If Vincent did indeed fall on this spot, he fell within 100 yards of some other Union heroes who died in the defense of Little Round Top:

Brigadier General Stephen Weed, who was the former 5th Corps artillery chief and led a mixed Pennsylvania & New York brigade to the top of the hill and secured Vincent’s right flank.

Lieutenant Charles Hazlett brought Battery D, 5th United States Artillery to the top of the hill. From there, his six 10-Pounder Parrot Rifles supported the Federal line.

Then there was Colonel Patrick O’Rorke. Paddy graduated at the top of his West Point class in June of 1861. O’Rorke was killed while leading a charge down the southeastern face of Little Round Top.
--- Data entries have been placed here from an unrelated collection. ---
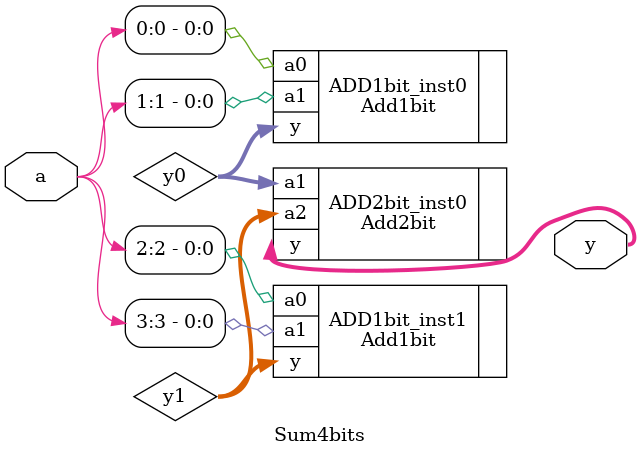
<source format=v>
`timescale 1ns / 1ps


module Sum4bits(
    input [3:0] a,
    output [2:0] y
    );
    
    wire [1:0]y0;
    wire [1:0]y1;
    
Add1bit ADD1bit_inst0(
        .a0(a[0]),
        .a1(a[1]),
        .y(y0)    // 2bit out
 );   
Add1bit ADD1bit_inst1(
        .a0(a[2]),
        .a1(a[3]),
        .y(y1)    // 2bit out
 );
 
Add2bit ADD2bit_inst0(
     .a1(y0),
     .a2(y1),
     .y(y)   // 3bit out
);   

endmodule

</source>
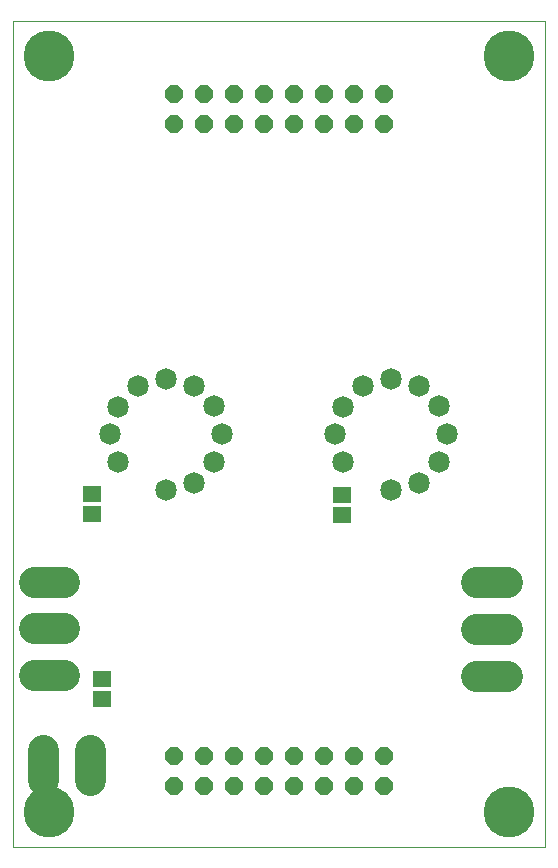
<source format=gts>
G75*
G70*
%OFA0B0*%
%FSLAX24Y24*%
%IPPOS*%
%LPD*%
%AMOC8*
5,1,8,0,0,1.08239X$1,22.5*
%
%ADD10C,0.0000*%
%ADD11C,0.0719*%
%ADD12OC8,0.0600*%
%ADD13C,0.1044*%
%ADD14R,0.0631X0.0552*%
%ADD15C,0.1700*%
D10*
X000912Y000100D02*
X000912Y027659D01*
X018628Y027659D01*
X018628Y000100D01*
X000912Y000100D01*
D11*
X006014Y012004D03*
X006922Y012258D03*
X007609Y012954D03*
X007855Y013876D03*
X007601Y014798D03*
X006923Y015465D03*
X006006Y015720D03*
X005066Y015474D03*
X004399Y014790D03*
X004138Y013868D03*
X004388Y012946D03*
X011638Y013868D03*
X011888Y012946D03*
X011899Y014790D03*
X012566Y015474D03*
X013506Y015720D03*
X014423Y015465D03*
X015101Y014798D03*
X015355Y013876D03*
X015109Y012954D03*
X014422Y012258D03*
X013514Y012004D03*
D12*
X013254Y003151D03*
X013254Y002151D03*
X012254Y002151D03*
X012254Y003151D03*
X011254Y003151D03*
X011254Y002151D03*
X010254Y002151D03*
X010254Y003151D03*
X009254Y003151D03*
X009254Y002151D03*
X008254Y002151D03*
X008254Y003151D03*
X007254Y003151D03*
X007254Y002151D03*
X006254Y002151D03*
X006254Y003151D03*
X006254Y024222D03*
X006254Y025222D03*
X007254Y025222D03*
X007254Y024222D03*
X008254Y024222D03*
X008254Y025222D03*
X009254Y025222D03*
X009254Y024222D03*
X010254Y024222D03*
X010254Y025222D03*
X011254Y025222D03*
X011254Y024222D03*
X012254Y024222D03*
X012254Y025222D03*
X013254Y025222D03*
X013254Y024222D03*
D13*
X016351Y008931D02*
X017355Y008931D01*
X017355Y007372D02*
X016351Y007372D01*
X016351Y005813D02*
X017355Y005813D01*
X003471Y003334D02*
X003471Y002330D01*
X001912Y002330D02*
X001912Y003334D01*
X001587Y005836D02*
X002591Y005836D01*
X002591Y007395D02*
X001587Y007395D01*
X001587Y008954D02*
X002591Y008954D01*
D14*
X003530Y011214D03*
X003530Y011883D03*
X003884Y005710D03*
X003884Y005041D03*
X011876Y011167D03*
X011876Y011836D03*
D15*
X017447Y001281D03*
X002093Y001281D03*
X002093Y026478D03*
X017447Y026478D03*
M02*

</source>
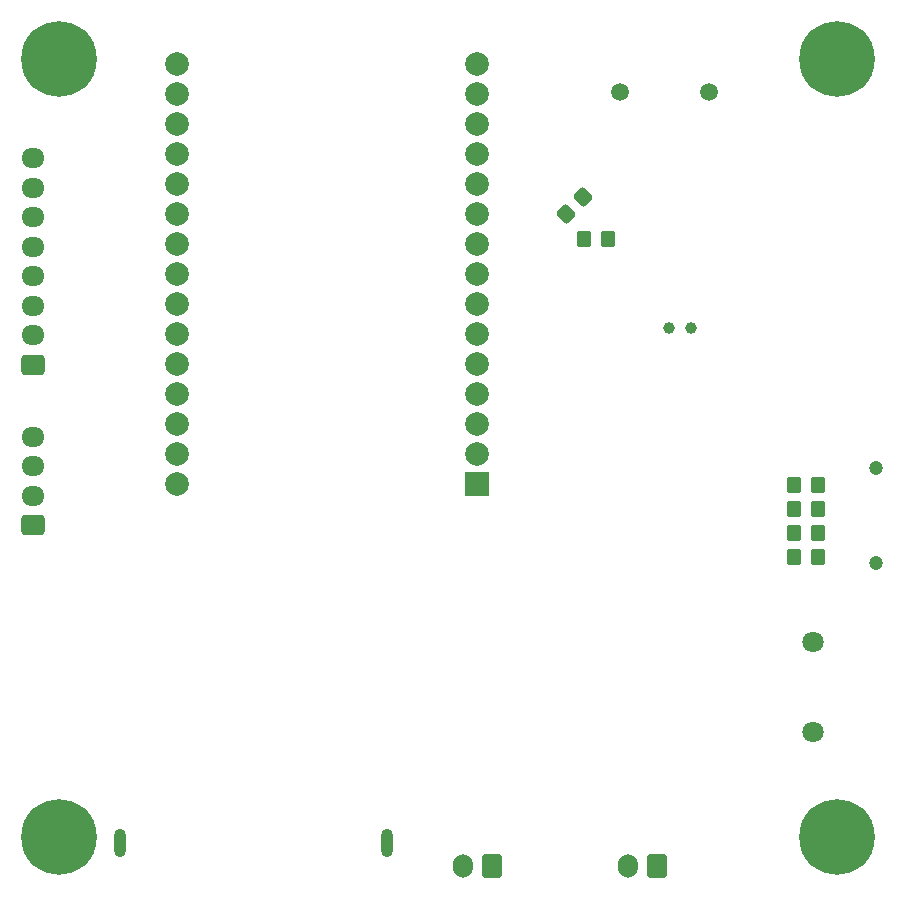
<source format=gbs>
G04 #@! TF.GenerationSoftware,KiCad,Pcbnew,7.0.8*
G04 #@! TF.CreationDate,2023-10-27T20:47:02+03:00*
G04 #@! TF.ProjectId,door-lock-pcb,646f6f72-2d6c-46f6-936b-2d7063622e6b,rev?*
G04 #@! TF.SameCoordinates,Original*
G04 #@! TF.FileFunction,Soldermask,Bot*
G04 #@! TF.FilePolarity,Negative*
%FSLAX46Y46*%
G04 Gerber Fmt 4.6, Leading zero omitted, Abs format (unit mm)*
G04 Created by KiCad (PCBNEW 7.0.8) date 2023-10-27 20:47:02*
%MOMM*%
%LPD*%
G01*
G04 APERTURE LIST*
G04 Aperture macros list*
%AMRoundRect*
0 Rectangle with rounded corners*
0 $1 Rounding radius*
0 $2 $3 $4 $5 $6 $7 $8 $9 X,Y pos of 4 corners*
0 Add a 4 corners polygon primitive as box body*
4,1,4,$2,$3,$4,$5,$6,$7,$8,$9,$2,$3,0*
0 Add four circle primitives for the rounded corners*
1,1,$1+$1,$2,$3*
1,1,$1+$1,$4,$5*
1,1,$1+$1,$6,$7*
1,1,$1+$1,$8,$9*
0 Add four rect primitives between the rounded corners*
20,1,$1+$1,$2,$3,$4,$5,0*
20,1,$1+$1,$4,$5,$6,$7,0*
20,1,$1+$1,$6,$7,$8,$9,0*
20,1,$1+$1,$8,$9,$2,$3,0*%
G04 Aperture macros list end*
%ADD10R,2.000000X2.000000*%
%ADD11C,2.000000*%
%ADD12C,1.800000*%
%ADD13C,0.800000*%
%ADD14C,6.400000*%
%ADD15RoundRect,0.250000X0.725000X-0.600000X0.725000X0.600000X-0.725000X0.600000X-0.725000X-0.600000X0*%
%ADD16O,1.950000X1.700000*%
%ADD17C,1.200000*%
%ADD18RoundRect,0.250000X0.600000X0.750000X-0.600000X0.750000X-0.600000X-0.750000X0.600000X-0.750000X0*%
%ADD19O,1.700000X2.000000*%
%ADD20O,1.000000X2.400000*%
%ADD21C,1.000000*%
%ADD22C,1.500000*%
%ADD23RoundRect,0.250000X0.350000X0.450000X-0.350000X0.450000X-0.350000X-0.450000X0.350000X-0.450000X0*%
%ADD24RoundRect,0.250000X-0.350000X-0.450000X0.350000X-0.450000X0.350000X0.450000X-0.350000X0.450000X0*%
%ADD25RoundRect,0.250000X-0.070711X0.565685X-0.565685X0.070711X0.070711X-0.565685X0.565685X-0.070711X0*%
G04 APERTURE END LIST*
D10*
X165481000Y-101621000D03*
D11*
X165481000Y-99081000D03*
X165481000Y-96541000D03*
X165481000Y-94001000D03*
X165481000Y-91461000D03*
X165481000Y-88921000D03*
X165481000Y-86381000D03*
X165481000Y-83841000D03*
X165481000Y-81301000D03*
X165481000Y-78761000D03*
X165481000Y-76221000D03*
X165481000Y-73681000D03*
X165481000Y-71141000D03*
X165481000Y-68601000D03*
X165481000Y-66061000D03*
X140081000Y-66061000D03*
X140081000Y-68601000D03*
X140081000Y-71141000D03*
X140081000Y-73681000D03*
X140081000Y-76221000D03*
X140081000Y-78761000D03*
X140081000Y-81301000D03*
X140081000Y-83841000D03*
X140081000Y-86381000D03*
X140081000Y-88921000D03*
X140081000Y-91461000D03*
X140081000Y-94001000D03*
X140081000Y-96541000D03*
X140081000Y-99081000D03*
X140081000Y-101621000D03*
D12*
X193929000Y-122672000D03*
X193929000Y-115072000D03*
D13*
X127694056Y-131525944D03*
X128397000Y-129828888D03*
X128397000Y-133223000D03*
X130094056Y-129125944D03*
D14*
X130094056Y-131525944D03*
D13*
X130094056Y-133925944D03*
X131791112Y-129828888D03*
X131791112Y-133223000D03*
X132494056Y-131525944D03*
D15*
X127889000Y-91567000D03*
D16*
X127889000Y-89067000D03*
X127889000Y-86567000D03*
X127889000Y-84067000D03*
X127889000Y-81567000D03*
X127889000Y-79067000D03*
X127889000Y-76567000D03*
X127889000Y-74067000D03*
D17*
X199263000Y-108328000D03*
X199263000Y-100328000D03*
D13*
X193514944Y-131525944D03*
X194217888Y-129828888D03*
X194217888Y-133223000D03*
X195914944Y-129125944D03*
D14*
X195914944Y-131525944D03*
D13*
X195914944Y-133925944D03*
X197612000Y-129828888D03*
X197612000Y-133223000D03*
X198314944Y-131525944D03*
D18*
X166751000Y-133985000D03*
D19*
X164251000Y-133985000D03*
D13*
X127694056Y-65705056D03*
X128397000Y-64008000D03*
X128397000Y-67402112D03*
X130094056Y-63305056D03*
D14*
X130094056Y-65705056D03*
D13*
X130094056Y-68105056D03*
X131791112Y-64008000D03*
X131791112Y-67402112D03*
X132494056Y-65705056D03*
D20*
X157861000Y-132080000D03*
X135255000Y-132080000D03*
D13*
X193514944Y-65705056D03*
X194217888Y-64008000D03*
X194217888Y-67402112D03*
X195914944Y-63305056D03*
D14*
X195914944Y-65705056D03*
D13*
X195914944Y-68105056D03*
X197612000Y-64008000D03*
X197612000Y-67402112D03*
X198314944Y-65705056D03*
D18*
X180721000Y-133985000D03*
D19*
X178221000Y-133985000D03*
D21*
X183576000Y-88435000D03*
X181676000Y-88435000D03*
D15*
X127883500Y-105163000D03*
D16*
X127883500Y-102663000D03*
X127883500Y-100163000D03*
X127883500Y-97663000D03*
D22*
X177583000Y-68453000D03*
X185083000Y-68453000D03*
D23*
X176514000Y-80899000D03*
X174514000Y-80899000D03*
D24*
X192310000Y-103759000D03*
X194310000Y-103759000D03*
X192310000Y-107823000D03*
X194310000Y-107823000D03*
D25*
X174443107Y-77397893D03*
X173028893Y-78812107D03*
D24*
X192310000Y-105791000D03*
X194310000Y-105791000D03*
X192310000Y-101727000D03*
X194310000Y-101727000D03*
M02*

</source>
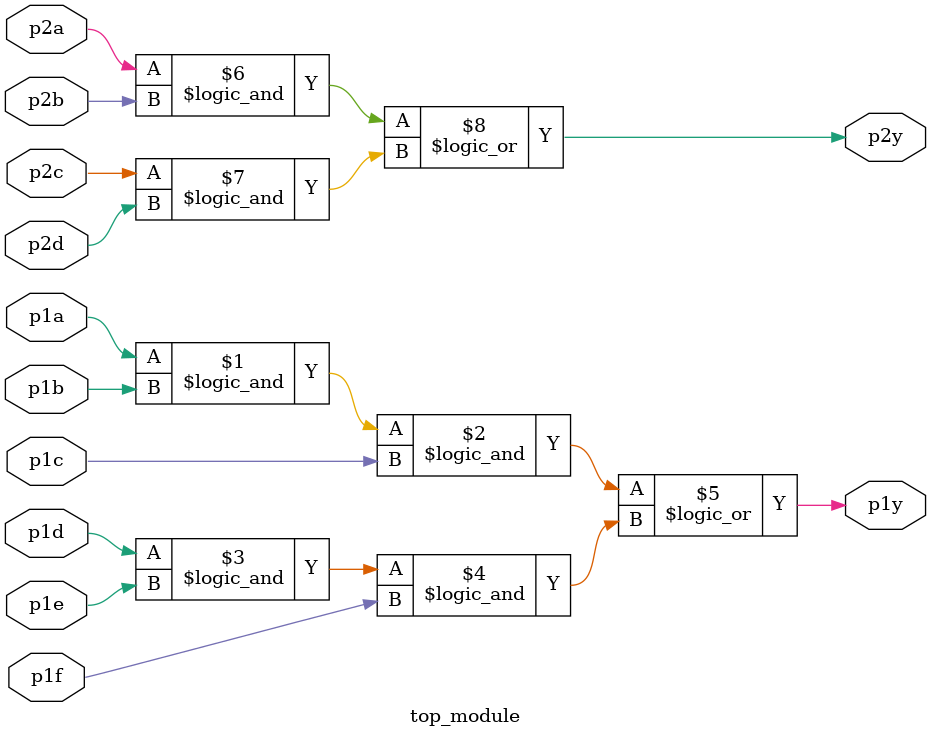
<source format=v>



module top_module ( 
    input p1a, p1b, p1c, p1d, p1e, p1f,
    output p1y,
    input p2a, p2b, p2c, p2d,
    output p2y );
    assign p1y=(p1a && p1b && p1c) ||  (p1d && p1e && p1f);
    assign p2y=(p2a && p2b)  ||  (p2c && p2d) ;
endmodule

</source>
The actions of Vincent, Weed, Hazlett, and O’Rorke have all been overshadowed by one man, Joshua Lawrence Chamberlain. Chamberlain’s fame has grown exponentially since the battle. His postwar self-aggrandizement, coupled with the release of both The Killer Angels, and the movie Gettysburg, have tainted the historiography of the battle forever. (See Garry Adelman’s excellent book The Myth of Little Round Top; or Thomas Desjardin’s These Honored Dead: The Story of How Gettysburg Shaped American Memory.)  If it’s any consolation to O’Rorke, he does have a pretty bitchen bar in town named after him. We at ECW highly recommend it!

To Reach Vincent’s Rock:

-From the town square, follow Baltimore Street south for 0.5 miles.
-At the Y intersection bear to the right and follow Steinwehr Ave. for 0.2 miles.
-At the traffic light, turn left onto the Taneytown Road.
-Follow the Taneytown Road for 2.6 miles and then turn right onto Wright Ave. (If you cross over the top of the 15 bypass you have gone too far).
-Follow Wright Ave. for 0.6 miles (don’t miss the Vermont Brigade Monument along the way, it’s pretty cool).
-At the intersection turn right and ascend Little Round Top. Park where you can find a spot.
-Exit your car and go to the 12th & 44th New York Monument atop the hill, it’s the big castle. If you can’t find this monument get in your car and go home, you will never find the rock.
-Stand facing the front of the castle. A small cluster of boulders is to the left, with a path way leading between the boulders and monument. The engraved rock is among those boulders.

PLEASE USE EXTREME CAUTION CLIMBING ON THE ROCKS.

Vincent Map



5 Responses to Gettysburg Off the Beaten Path: Vincent’s Rock

    1. Wow Gary Adelman must be a jaded Pennsylvanian to have written that book. How does he know what happened? Chamberlain was there, Adelman was not.

      1. Well, Garry is from Chicago and not Pennsylvania, and he is one of the leading historians on the subject. Chamberlain was well known to embellish his war time stories. His former second in command loathed him and his embellishments (we have the letters). Chamberlain is trained in rhetoric (that is a fact). The story that he tells about Little Round Top changes from audience-to-audience, account-to-account, year-to-year (all of these exist and you can read for yourself). The commander of the brigade and all three of the other regimental commanders of the 83rd PA, 16th MI, and the 44th NY did not survive the war to tell their stories (another verifiable fact). Chamberlain even disagreed with his own soldiers as to what they did and where the 20th Maine’s monument should be placed (feel free to see those sources, too). In short, Garry and many others have done the research to find out what happened on the hill, and did not just take one persons varying accounts at face value.